> _EXTRAIT FOURNI_:
*-*-*

Le son était déjà préconçu avant de rentrer en studio. Par contre il existait uniquement dans ma tête (rire). Rob Ellis (producteur et musicien de PJ Harvey ndlr), le producteur du disque, et moi-même avons travaillé dur pour arriver à retranscrire mes attentes. C’était vraiment étonnant d’entendre ce que j’avais imaginé sortir des enceintes du studio.

 

Le son que tu avais en tête a-t-il été dicté par les paroles que tu avais rédigées ?

Non, la direction musicale de ce disque n’est pas en lien avec les paroles. J’ai abordé ces deux aspects de façon séparée car mes paroles ne nécessitaient pas forcément une production comme tu retrouves sur le disque. Le son est plus une réaction à des découvertes musicales que j’ai faites récemment. Beaucoup de styles de musiques différents. Funkadelic et Brian Eno en font partie par exemple.

Pourquoi avoir choisi d’enregistrer en Angleterre, dans le Dorset et à Bristol ?

C’était plus facile pour travailler avec Rob Ellis que je connais depuis maintenant deux ans. Nous nous sommes rencontrés à Londres et sommes devenus amis depuis. On se parle souvent. Je l’ai contacté l’année dernière quand je cherchais quelqu’un pour m’aider avec le disque. Dès qu’il a accepté, on a commencé à réfléchir aux musiciens qui pourraient jouer avec nous en studio. Il en a parlé à des amis à lui, et il s’est avéré que l’un d’entre eux était Adrian Utley de Portishead. On a tout enregistré à Bridport dans le Dorset. Rob connaissait le couple propriétaire du studio d’enregistrement. C’est une ancienne crèche qu’ils ont réaménagée, et ils nous ont laissés nous en servir gratuitement. C’était plus simple et surtout moins coûteux que j’aille en Angleterre plutôt qu’il se déplace aux Etats-Unis. Tout s’est un peu organisé à la dernière minute avant ma venue et même une fois sur place. Et pourtant le disque sonne exactement comme ce que j’avais en tête, comme s’il y avait eu une intervention divine. Je n’avais aucun budget, aucune crédibilité, et pourtant je me suis retrouvée à travailler avec quelqu’un comme Rob. C’est un homme très demandé et donc très occupé. Pourtant (redite) dès qu’il a eu quelques jours de temps libre, au lieu de se reposer, il m’a contactée pour que je le rejoigne ! Et pour couronner le tout, nous avons rejoint Adrian à Bristol le tout dernier jour de l’enregistrement pour qu’il enregistre ses parties de guitare.

Ta façon d’adapter ta voix à tes textes donne encore plus de puissance à tes chansons. Comment en es-tu venue à cette façon de chanter ?

*-*-*

> _CONSIGNE A_: Recopiez à l'identique les lignes des relevés situées entre celle qui contient « AFSIF - II | » et la fin des relevés, bornes comprises.
L'extrait et les relevés forment deux documents indépendants l'un de l'autre.

*-*-*

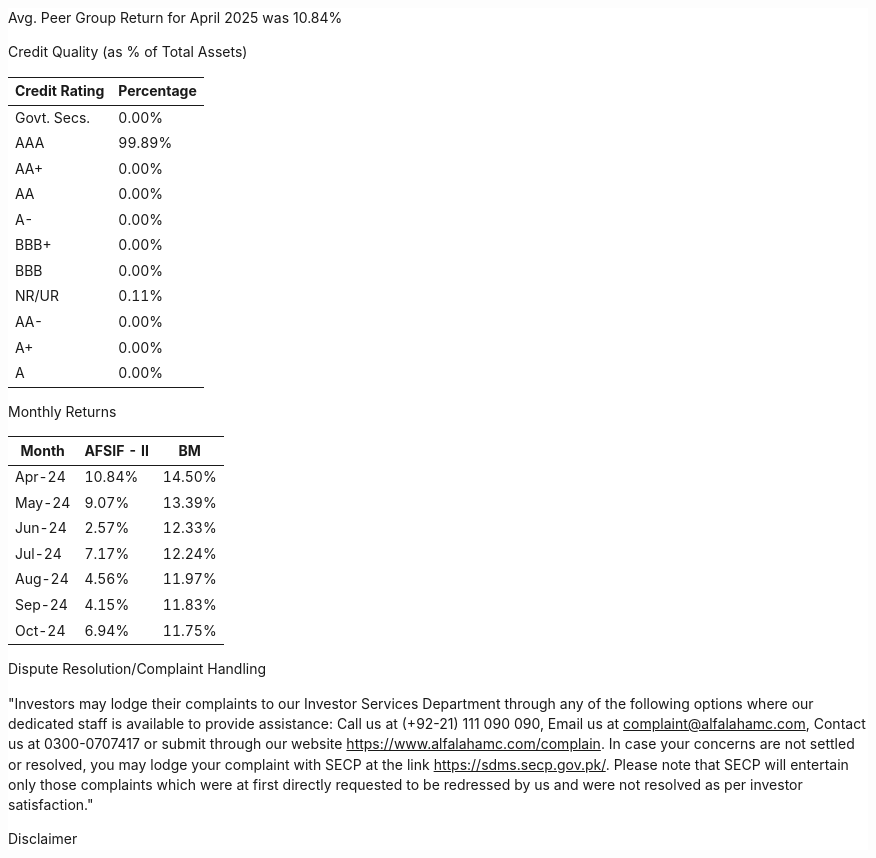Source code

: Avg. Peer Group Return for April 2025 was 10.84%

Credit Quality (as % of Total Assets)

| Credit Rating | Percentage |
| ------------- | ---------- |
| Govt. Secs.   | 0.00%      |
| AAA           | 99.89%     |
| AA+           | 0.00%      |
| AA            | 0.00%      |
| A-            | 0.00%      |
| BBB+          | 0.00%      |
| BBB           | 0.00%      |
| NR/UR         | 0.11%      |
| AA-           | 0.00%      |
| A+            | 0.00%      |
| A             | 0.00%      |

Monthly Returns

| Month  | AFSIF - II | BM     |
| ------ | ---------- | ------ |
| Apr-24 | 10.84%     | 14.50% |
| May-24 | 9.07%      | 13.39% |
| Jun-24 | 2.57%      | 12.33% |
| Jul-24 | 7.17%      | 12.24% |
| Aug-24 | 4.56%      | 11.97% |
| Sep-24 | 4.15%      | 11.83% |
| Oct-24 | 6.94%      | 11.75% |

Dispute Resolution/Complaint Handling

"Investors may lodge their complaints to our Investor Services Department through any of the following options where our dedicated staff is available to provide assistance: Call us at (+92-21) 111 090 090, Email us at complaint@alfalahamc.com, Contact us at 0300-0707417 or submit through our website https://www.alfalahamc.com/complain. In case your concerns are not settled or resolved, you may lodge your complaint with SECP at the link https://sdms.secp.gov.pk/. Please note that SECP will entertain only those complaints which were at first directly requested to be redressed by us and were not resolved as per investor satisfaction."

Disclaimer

*-*-*

> _CONSIGNE B_: D'après l'extrait, qu'était le studio d'enregistrement avant son réaménagement ?

> _RÉPONSE A_:
| Month  | AFSIF - II | BM     |
| ------ | ---------- | ------ |
| Apr-24 | 10.84%     | 14.50% |
| May-24 | 9.07%      | 13.39% |
| Jun-24 | 2.57%      | 12.33% |
| Jul-24 | 7.17%      | 12.24% |
| Aug-24 | 4.56%      | 11.97% |
| Sep-24 | 4.15%      | 11.83% |
| Oct-24 | 6.94%      | 11.75% |

Dispute Resolution/Complaint Handling

"Investors may lodge their complaints to our Investor Services Department through any of the following options where our dedicated staff is available to provide assistance: Call us at (+92-21) 111 090 090, Email us at complaint@alfalahamc.com, Contact us at 0300-0707417 or submit through our website https://www.alfalahamc.com/complain. In case your concerns are not settled or resolved, you may lodge your complaint with SECP at the link https://sdms.secp.gov.pk/. Please note that SECP will entertain only those complaints which were at first directly requested to be redressed by us and were not resolved as per investor satisfaction."

Disclaimer

> _RÉPONSE B_: Une ancienne crèche.